Feito espetacular do qual já se tem notícia é que foi cumprida a meta de Xi para a China, de que o país em 2020 alcançasse o status de “sociedade moderadamente próspera”. Apesar da pandemia de Covid-19, a pobreza extrema foi eliminada.

O próximo passo é enfrentar e resolver, para o longo prazo, as questões absolutamente críticas da crise do comércio global; da menor demanda de produtos chineses; e de graus variados de volatilidade causados pelo crescimento da China, que ninguém detém.

A prioridade chave para Pequim é a própria economia doméstica – ao lado de alcançar objetivos tecnológicos também chave, para reformar o desenvolvimento chinês de alta qualidade. Implica construir cadeias integradas de suprimentos de alta qualidade. E há também a trilha tortuosa da implementação de necessárias reformas em várias instituições.

Crucial é que o Ministério da Indústria e da Tecnologia de Informação da China está “orientando” empresas a investir em tecnologia core: semicondutores, aplicações 5G, Internet das Coisas (ing. IoT), circuitos integrados, biomedicina.

Assim, se trata mesmo, outra vez, da Guerra dos Chips – que está no coração da Inteligência Artificial, do sistema 5G, da supercomputação, da computação quântica, da ciência da matéria, da biotecnologia, de novas fontes de energia para veículos de transporte e da ciência espacial.

A liderança chinesa sabe bem que as mais altas apostas giram em torno da tecnologia para a próxima geração de chips.

E entra em cena o conceito de sistema chinês: ou como combater, na “guerra fria iniciada pelos EUA no campo da alta tecnologia”.

O “sistema chinês” foi desenvolvido por Ni Guangnan, especialista em Tecnologia da Informação. Visa “substituir tecnologias norte-americanas em áreas-núcleo, dentre as quais a crucial infraestrutura de TI”, da qual o sistema liderado pelos EUA tem o monopólio: o sistema IOE (sigla de uma rede de TI sustentada por três principais fornecedores, IBM, Intel e Oracle). Com servidores, bancos de dados e armazenamento autodesenvolvidos, o “sistema chinês” pode trabalhar com chipsets de mais baixo desempenho, sem ter de fabricar chips de 14 nanômetros (nm) ou de 7 nm – alvos prioritários dos ataques norte-americanos.

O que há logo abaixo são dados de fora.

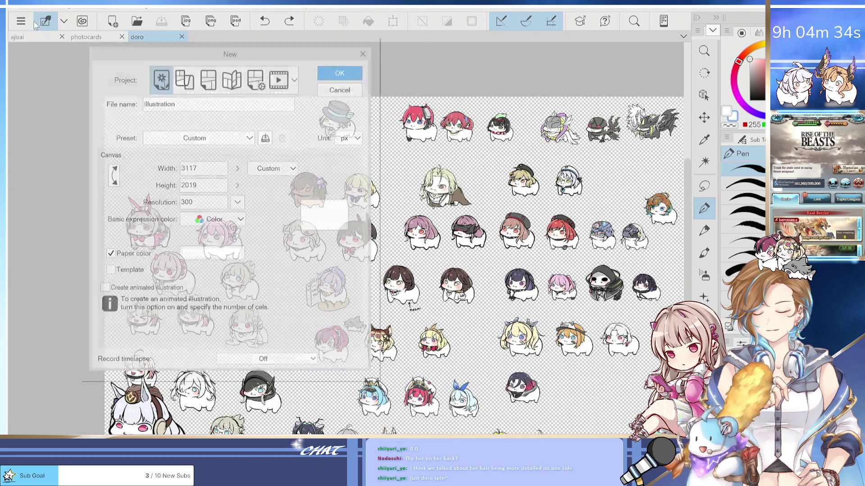
pyautogui.click(345, 80)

Várias estimativas na China concordam grosso modo em que ao final de 2020 a economia terá chegado a 72% do que é a economia dos EUA. O Conselho de Estado prevê que a economia chinesa superará a economia da União Europeia em 2027, e a dos EUA, em 2032.

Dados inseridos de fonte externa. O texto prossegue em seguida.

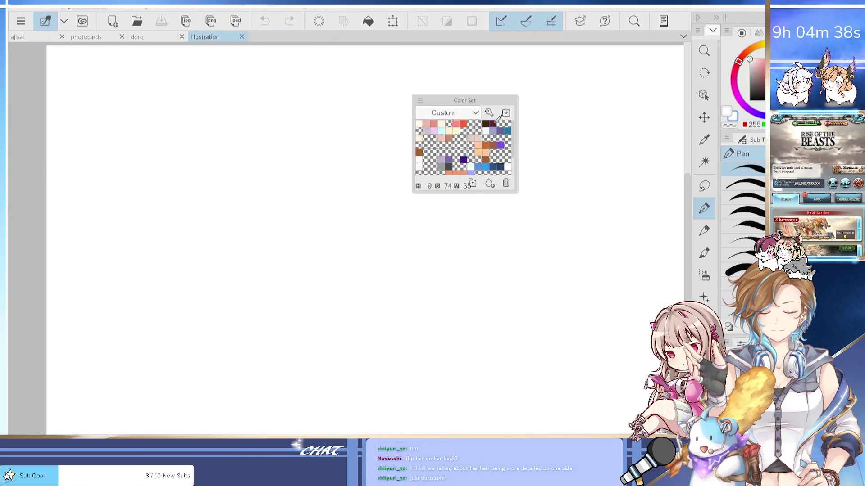
pyautogui.click(493, 125)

Mas se se calcula pela PPC (Paridade do Poder de Compra), como ambos, FMI e a revista The Economist já admitiram, a China já é a maior economia do mundo.

O 5o Pleno reitera todos os objetivos já expostos em Made in China 2025. Mas há mais: a ênfase na “Visão 2035” – quando a China deve aparecer já posicionada como líder global no campo tecnológico.

A “Visão 2035” define o ponto médio entre onde estamos hoje e a meta final de 2049. À altura de 2035 a China deve ser nação socialista completamente modernizada e superpotência especialmente em ciência, tecnologia e defesa.
Xi já dizia, nos idos de 2017, que a China “basicamente” completará a “modernização socialista” à altura de 2035. Para chegar até lá, o Politburo busca uma síntese extremamente ambiciosa de “escala, velocidade, qualidade, eficiência e segurança”.

Para além de Vestfália

Apesar de o governo Trump estar engajado em ofensiva incansável desde maio de 2018, só desde julho de 2020 a liderança do PCC dedica-se consistentemente a preparar a China para o que prevê que seja luta longa e feroz com os EUA.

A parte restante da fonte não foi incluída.